Israel eventually turned around the tides of disaster with a daring operation led by General Ariel Sharon across the Suez Canal and surrounded the Egyptian Third Army thereby forcing Egypt to call for a cease fire. The American Secretary of State Henry Kissinger persuaded President Nixon (in the midst of Watergate hearings) on the 10th day of the war to send massive armaments to Israel to replenish all that was lost in the fighting of the first days. Israel prevailed on the battlefield in the end, but the shock of the war on the Israeli psyche was as great as anything since the War of Independence in 1948.
During the nearly three weeks of war, I volunteered for night duty (10 pm to 6 am) at one of Israel’s large bakeries, Berman Bakery, and worked alongside 40 international volunteers and a skeletal staff of 20 Israeli Jews who were assigned by the government to bake bread for the Jerusalem municipality and for the troops in the south. On the night before Sukkot that year, we baked 80,000 loaves of challah, a grueling task. At the end of our shift each morning, we volunteers were transported back to the center of Jerusalem where we were picked up the night before and dropped off. From there, in the dark, I walked back to my dorm in a totally blacked-out city. Thousands of stars sparkled in the moonless night before dawn belying the ferocious fighting in the north and south. Cold and filthy from work, I took a cold shower (all heat in the dorm was shut down), climbed into a sleeping bag on my bed in my 45 degree Fahrenheit room, and fell asleep. The Israeli Civil Guard had taken up residence in the downstairs of the dorm throughout the war. (Years later that dorm was torn down and converted into an expensive condominium complex.)

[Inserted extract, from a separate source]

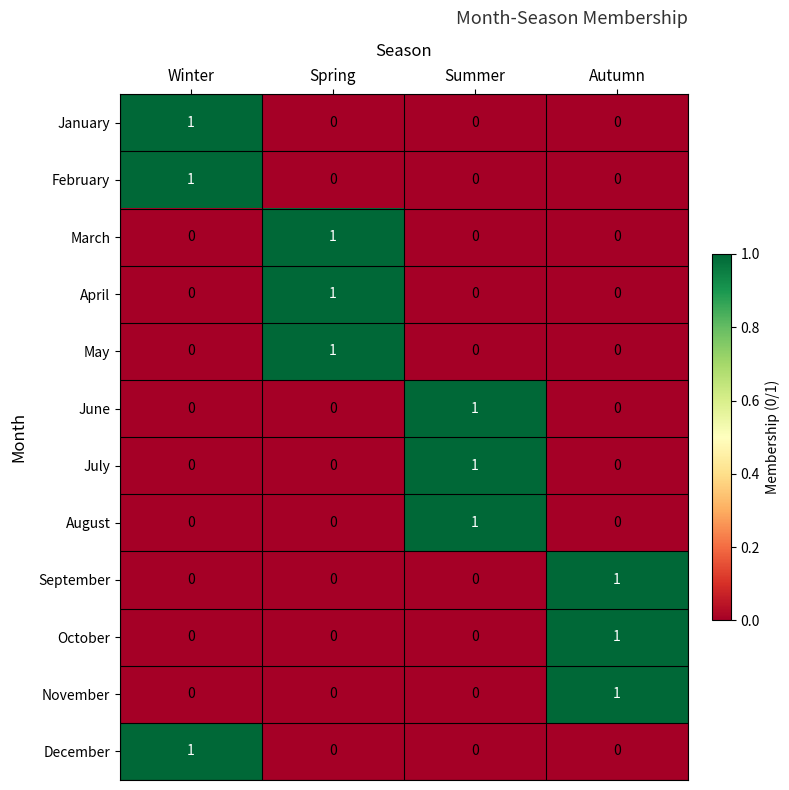

Count the December values in the range 0 to 1.

4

My dean of students, Professor of Hebrew Literature Ezra Spicehandler (z’l), had told my class of 53 rabbinic and education students on the 2nd day of the war that Israel would be victorious within a week. He was expressing the over-confidence (and hubris) of a nation that won the 1967 war in 6 days. Only Golda, her generals, and the troops on the two fronts thought otherwise. It was a terrible three weeks. Yom Haaztmaut in April, 1974 was low-key. The country was in mourning throughout the year.
The day I left Israel to return home to Los Angeles in May 1974, Palestinian terrorists dressed as Israeli soldiers sneaked into Maalot in the north and took hostage over a two-day period 115 Israelis including 105 children. The attack ended in the murder of 25 hostages and six other civilians including 22 children were killed. 68 more were injured.
Anwar Sadat, President of Egypt, needed to be able to claim a victory (as limited as it was in the first days of the war) into to make peace with Israel 5 years later.
The memories of Yom Kippur 1973 and those three weeks of war have never left me. It was a turning point for Israel and resulted in the resignation of Moshe Dayan and Golda Meir, among others, though Golda was not blamed by the Agranat Commission of Inquiry into the war the next year. As she herself said, “I am a politician, not a general.” But, the loss of Israeli life weighed heavily upon her for the rest of her life.
Zichronam livracha – May the memory of all those who gave their lives in the defense of Israel be an abiding blessing.